- WHAT YOU SHOULD DO:
Please answer these questions from the profile of Barbara Barrett below:
1. To which country did Barrett serve as U.S. Ambassador?
2. At what age was she supporting a family of six kids and her mother?
3. In what year did she become vice chairman of the U.S. Civil Aeronautics Board?

- TEXT UNDER STUDY:
________________________________________

Posted at 6:25 PM, Mar 03, 2023
and last updated 2023-03-03 20:25:58-05

Barbara Barrett has already lived a very full life.

She's rubbed elbows with the Dalai Lama, trained to be an astronaut, served as U.S. Ambassador to Finland and even climbed Mount Kilimanjaro.

But growing up, she had a much different vision for her life. While sitting on a tractor her father was working on, a neighbor asked about her future plans.

“I was already conditioned to know I had three options: As a girl, I could be a teacher, a secretary or a nurse,” Barrett told ABC15.

But Barrett’s dad encouraged her not to settle.

“He just said matter of factly, ‘Why not a doctor?’ And that lifted my sights. That took me from thinking I have three options to thinking, ‘oh I’m a girl but I could be a doctor and that changed everything," she explained.

Barrett’s dad died when she was young.

“When I was 13 I was supporting a family of six kids and my mother,” Barrett recalled.

She moved to the Valley to attend Arizona State University – still needing to support her family.

She juggled as many as five jobs while attending classes before heading to ASU law school.

While in school, Barrett landed an internship at the Arizona Capitol where she helped write the bill that created ADOT, the Arizona Department of Transportation.

After graduation, she worked as an attorney and began to fulfill one of her primary passions - aviation.

In 1982 she became vice chairman of the U.S. Civil Aeronautics Board and was tasked with closing that agency and restructuring its assignments.

“I never asked for a job in the government, but I’ve really enjoyed the work I’ve done,” she said.

She was eventually nominated by President Ronald Reagan to be the first female deputy director of the Federal Aviation Administration (FAA).

“We had a president that took a chance,” she said. “He took a chance on a young student that he thought might be able to do the job.”

In the 90s, Barrett – by then an accomplished pilot herself - fought to end laws that prohibited women in the armed services from flying bombers or fighter jets.

“If we are in a battle we want the very best people in the cockpit, not by gender but by capability,” Barrett said.

________________________________________

- DATASET SECTION:
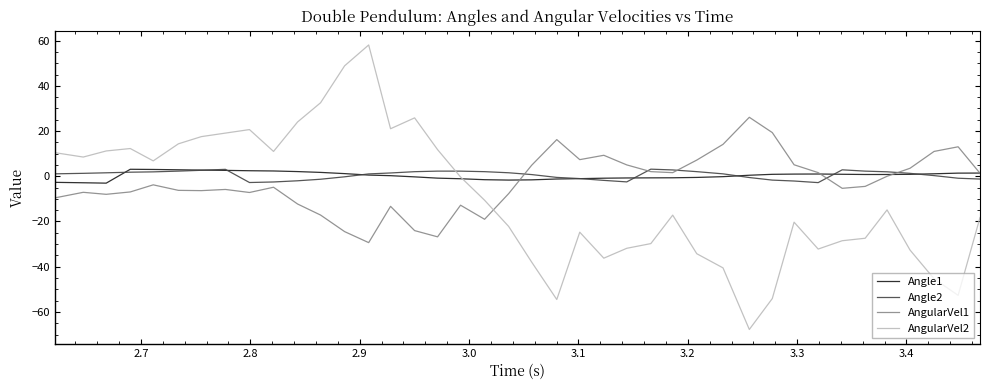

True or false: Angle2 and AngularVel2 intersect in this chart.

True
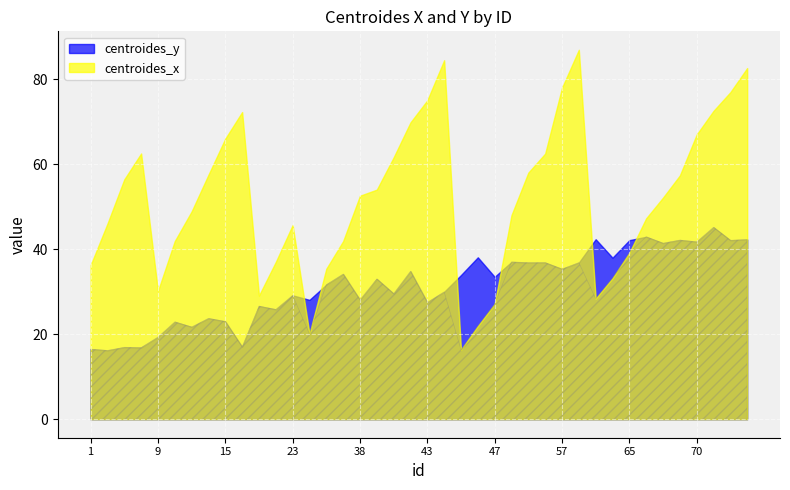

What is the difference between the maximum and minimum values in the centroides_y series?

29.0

________________________________________

- REPLY:
1. Finland
2. 13
3. 1982